Data-driven-based self-healing control of abnormal feeding conditions in thickening–dewatering process

Abstract

The issue of self-healing control of abnormal feeding conditions in the thickening–dewatering process is considered herein. This process is widely used in the mineral processing industry to separate ores from the slurry. Owing to the instability of the upstream flotation process, the flow rate of feeding slurry generally fluctuates substantially. In this scenario, decision-making with regard to the economical operation of the thickening–dewatering process is challenging. Moreover, it results in the pressure rake of the thickener or ore leakage of the filter press.
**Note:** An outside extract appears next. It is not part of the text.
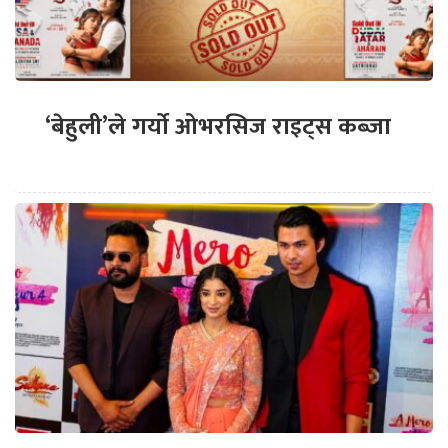
‘बेहुली’ले गर्यो ओभरसिज राइट्स कब्जा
To address these abnormalities, a data-driven-based self-healing control scheme is proposed in this study. The contributions can be summarized as follows. (1) Based on the information provided by the pressure sensors inside the thickener, a dynamic data-driven model structure is established to predict the behaviors of the thickener. The underflow concentration is described by a nonlinear KPRM model, and the future trends of the pressure sensors are calibrated by several dynamic ARX models. (2) The FDA classifier is used to identify the abnormal feeding conditions, and the average future trajectories of the input variables are estimated; (3) The data-driven-based multitiered dynamic optimization problem is formulated to address abnormalities. The optimization results are obtained by solving these problems sequentially, with the former tiers providing the information to the latter ones. Experiments have been carried out in a self-developed simulation platform. The proposed self-healing control scheme can maintain the safety of the thickening–dewatering process as well as consider the energy consumption and operator convenience.